--- START TEXT ---

Until Friday, Mr. Putin had made no public remarks on the turmoil in Ukraine, fostering confusion and unease over Russia’s policy, even as the crisis in Ukraine has moved closer to Russia’s own border and raised concerns about Ukraine’s geopolitical and economic impact on its neighbor. Russia could stand to lose what it considers a place that is not only within its sphere of influence but part of its political, social and historical identity.
For now, Mr. Putin’s strategy for retaining Russia’s influence in a country where the Kremlin has profound interests, from its largest foreign military base to gas pipelines that fuel its economy, remains unknown and full of risks. Even so, events are subtly forcing Moscow’s hand.
Mr. Yanukovych’s appeal for Russia “to secure my personal safety,” and reports that he will hold a news conference in the southern Russian city of Rostov-on-Don on Friday, have made it clear that the Kremlin has quietly provided at least tacit assistance to a humiliated leader who has been abandoned even by his own political supporters.
The seizure of the regional Parliament building in Crimea by masked gunmen vowing loyalty to Russia, and not Ukraine, has renewed fears that Mr. Putin could be provoked into a military intervention like the one in 2008, when Russian troops poured into Georgia to defend a breakaway region, South Ossetia, that it now recognizes as an independent country.

--- END TEXT ---

SHORT PROBLEM 1: Quote the passage on Russia and Ukraine, starting at "Until Friday, Mr." and ending at "and historical identity.".
SHORT PROBLEM 2: In the passage on Russia and Ukraine, what building did masked gunmen vowing loyalty to Russia seize?

--- START DATA SEGMENT ---

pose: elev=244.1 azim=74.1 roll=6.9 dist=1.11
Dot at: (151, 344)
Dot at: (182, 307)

--- END DATA SEGMENT ---

RESPONSE 1:
Until Friday, Mr. Putin had made no public remarks on the turmoil in Ukraine, fostering confusion and unease over Russia’s policy, even as the crisis in Ukraine has moved closer to Russia’s own border and raised concerns about Ukraine’s geopolitical and economic impact on its neighbor. Russia could stand to lose what it considers a place that is not only within its sphere of influence but part of its political, social and historical identity.

RESPONSE 2: The regional Parliament building in Crimea.